Okuma metni ->

|
Post by Betül Kurnaz on Aug 29, 2016 6:19:17 GMT
Ulusal (KPSS, ALES, TEOG, vb.) ve uluslararası (PISA, PIRLS, vb.) düzeyde uygulananan sınavlarda Türkiye'nin başarı durumunu tartışınız. Sınavsız değerlendirme yapılabilir mi tartışınız.
|
|
|
Post by gulcankorkmaz on Aug 29, 2016 9:08:37 GMT
Bu tür sınavlar seçiçiliği ve ayırt ediciliği yüksek olan sınavlardır. Eğer alım azsa ve talep fazlaysa bu tür sınav yöntemleri kullanılır. Seçiciliği yüksek olan sınavlarda sözlü sınavlar ne kadar etklilidir ve objektiftir tartışılabilir. Ama sözlü sınav konuulabilir. Kişinin dilsel zekasının yeterliliği için konulabilir. Onun ilgi ve yeteneklerinin tanınması için bu tür sözlü mülakatlar yapılabilir. Günümüzde de Kpss gibi ayırıcılığı yüksek sınavlara sözlü mülakatlar konuldu. Alım düzeyi düşük özellikle fen ve edebiyat fakültelerinde her yıl mezunların fazla ataması yapılanların az olduğunu görüyoruz. Eğer ki öğretmenlik mesleğini hem dilsel hem de uygulamalı olarak göstermek istiyorsak objektif bir ölçme yapılmalıdır. Ancak her ne kadar sözlü mülakatlar konulmuş olsa da yazılı sınavın oranı daha yüksek olmalıdır.Çünkü sözlü sınavlar bizim bilgilerimizi değerlendirmek için bir araç olarak kullanılır.Bir fark yaratmak için kullanılabilir.

Verilen materyal ->
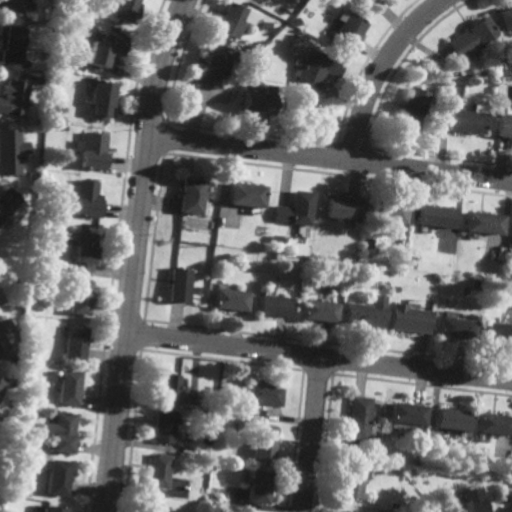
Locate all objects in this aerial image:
building: (15, 6)
building: (16, 6)
building: (124, 10)
building: (127, 11)
building: (52, 18)
building: (504, 18)
building: (505, 19)
building: (232, 20)
building: (231, 21)
building: (296, 21)
building: (265, 26)
building: (346, 29)
building: (347, 31)
building: (295, 32)
building: (470, 37)
building: (471, 37)
building: (13, 44)
building: (12, 45)
building: (107, 52)
building: (213, 68)
building: (214, 68)
building: (316, 68)
building: (316, 69)
road: (379, 70)
building: (43, 80)
building: (15, 98)
building: (102, 99)
building: (16, 100)
building: (103, 100)
building: (255, 102)
building: (256, 103)
building: (410, 109)
building: (410, 110)
building: (467, 119)
building: (466, 122)
building: (505, 123)
building: (50, 126)
building: (505, 126)
building: (92, 150)
building: (12, 151)
building: (94, 152)
building: (12, 153)
road: (330, 158)
building: (33, 175)
building: (244, 192)
building: (190, 194)
building: (245, 194)
building: (191, 196)
building: (85, 197)
building: (85, 198)
building: (8, 202)
building: (8, 202)
building: (211, 203)
building: (340, 206)
building: (293, 207)
building: (340, 207)
building: (294, 209)
building: (385, 210)
building: (390, 211)
building: (435, 215)
building: (435, 217)
building: (482, 222)
building: (482, 223)
building: (511, 234)
building: (366, 241)
building: (510, 246)
building: (83, 251)
building: (84, 252)
road: (135, 253)
building: (411, 266)
building: (324, 274)
building: (351, 280)
building: (177, 283)
building: (474, 283)
building: (178, 285)
building: (311, 285)
building: (341, 285)
building: (510, 286)
building: (200, 289)
building: (395, 289)
building: (324, 294)
building: (77, 296)
building: (79, 297)
building: (229, 298)
building: (230, 299)
building: (274, 304)
building: (275, 306)
building: (319, 309)
building: (320, 311)
building: (366, 313)
building: (364, 314)
building: (408, 318)
building: (409, 318)
building: (452, 325)
building: (453, 327)
building: (496, 332)
building: (496, 333)
building: (5, 340)
building: (72, 341)
building: (74, 342)
building: (2, 343)
road: (319, 357)
building: (10, 358)
building: (10, 365)
building: (0, 379)
building: (65, 387)
building: (67, 387)
building: (165, 387)
building: (167, 388)
building: (262, 392)
building: (263, 393)
building: (405, 413)
building: (406, 413)
building: (358, 417)
building: (358, 418)
building: (451, 418)
building: (452, 419)
building: (492, 423)
building: (492, 424)
building: (161, 425)
building: (163, 426)
building: (60, 432)
building: (61, 432)
road: (312, 435)
building: (34, 442)
building: (263, 442)
building: (263, 443)
building: (418, 462)
building: (155, 471)
building: (156, 471)
building: (54, 476)
building: (56, 477)
building: (351, 482)
building: (352, 482)
building: (256, 485)
building: (257, 486)
building: (210, 500)
building: (471, 500)
building: (471, 501)
building: (393, 505)
building: (150, 506)
building: (152, 506)
building: (51, 509)
building: (54, 509)
building: (510, 509)
building: (340, 511)
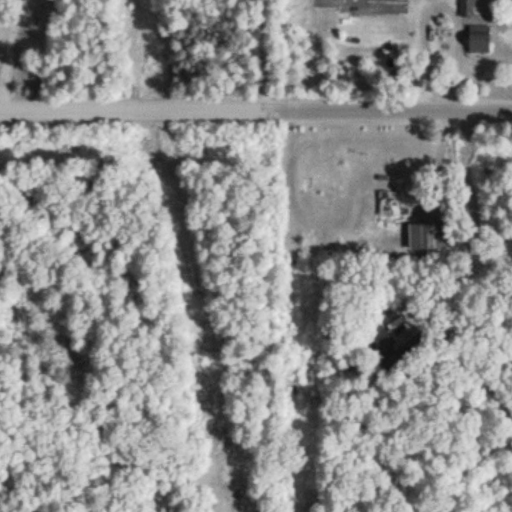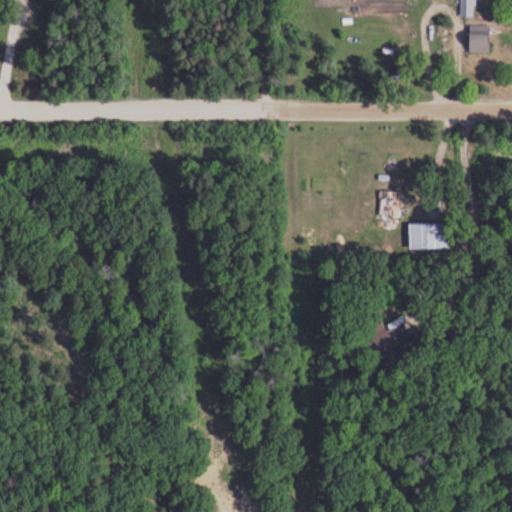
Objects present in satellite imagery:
building: (468, 9)
building: (480, 39)
road: (266, 55)
road: (9, 57)
road: (256, 111)
building: (391, 203)
road: (471, 230)
building: (380, 342)
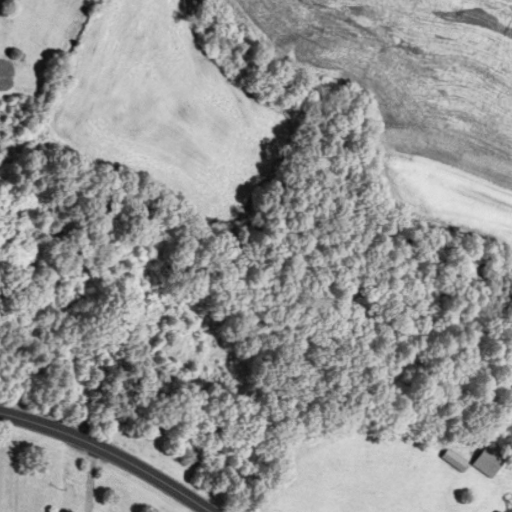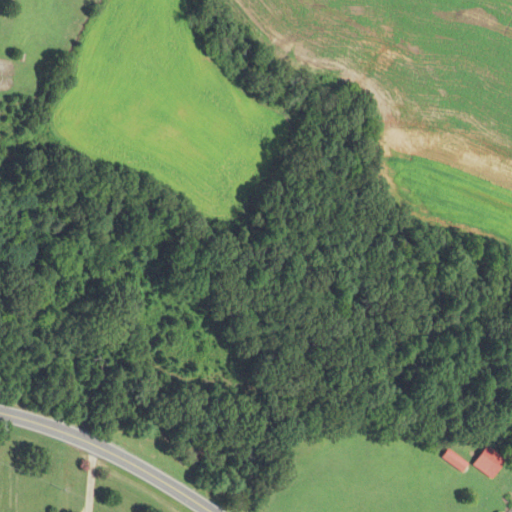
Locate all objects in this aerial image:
road: (104, 454)
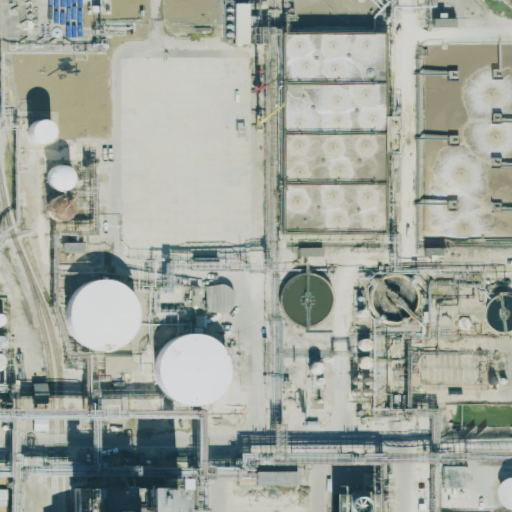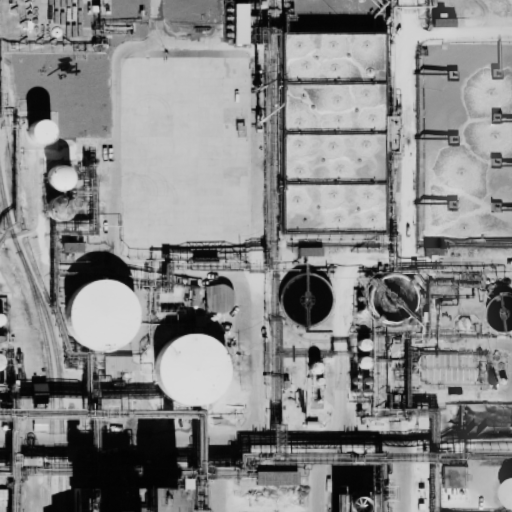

Yönerge ->
Yukarıdaki sınavlarla ilgili okuma metnini baştan sona kelimesi kelimesine yeniden yazın.

Çözüm ->
|
Post by Betül Kurnaz on Aug 29, 2016 6:19:17 GMT
Ulusal (KPSS, ALES, TEOG, vb.) ve uluslararası (PISA, PIRLS, vb.) düzeyde uygulananan sınavlarda Türkiye'nin başarı durumunu tartışınız. Sınavsız değerlendirme yapılabilir mi tartışınız.
|
|
|
Post by gulcankorkmaz on Aug 29, 2016 9:08:37 GMT
Bu tür sınavlar seçiçiliği ve ayırt ediciliği yüksek olan sınavlardır. Eğer alım azsa ve talep fazlaysa bu tür sınav yöntemleri kullanılır. Seçiciliği yüksek olan sınavlarda sözlü sınavlar ne kadar etklilidir ve objektiftir tartışılabilir. Ama sözlü sınav konuulabilir. Kişinin dilsel zekasının yeterliliği için konulabilir. Onun ilgi ve yeteneklerinin tanınması için bu tür sözlü mülakatlar yapılabilir. Günümüzde de Kpss gibi ayırıcılığı yüksek sınavlara sözlü mülakatlar konuldu. Alım düzeyi düşük özellikle fen ve edebiyat fakültelerinde her yıl mezunların fazla ataması yapılanların az olduğunu görüyoruz. Eğer ki öğretmenlik mesleğini hem dilsel hem de uygulamalı olarak göstermek istiyorsak objektif bir ölçme yapılmalıdır. Ancak her ne kadar sözlü mülakatlar konulmuş olsa da yazılı sınavın oranı daha yüksek olmalıdır.Çünkü sözlü sınavlar bizim bilgilerimizi değerlendirmek için bir araç olarak kullanılır.Bir fark yaratmak için kullanılabilir.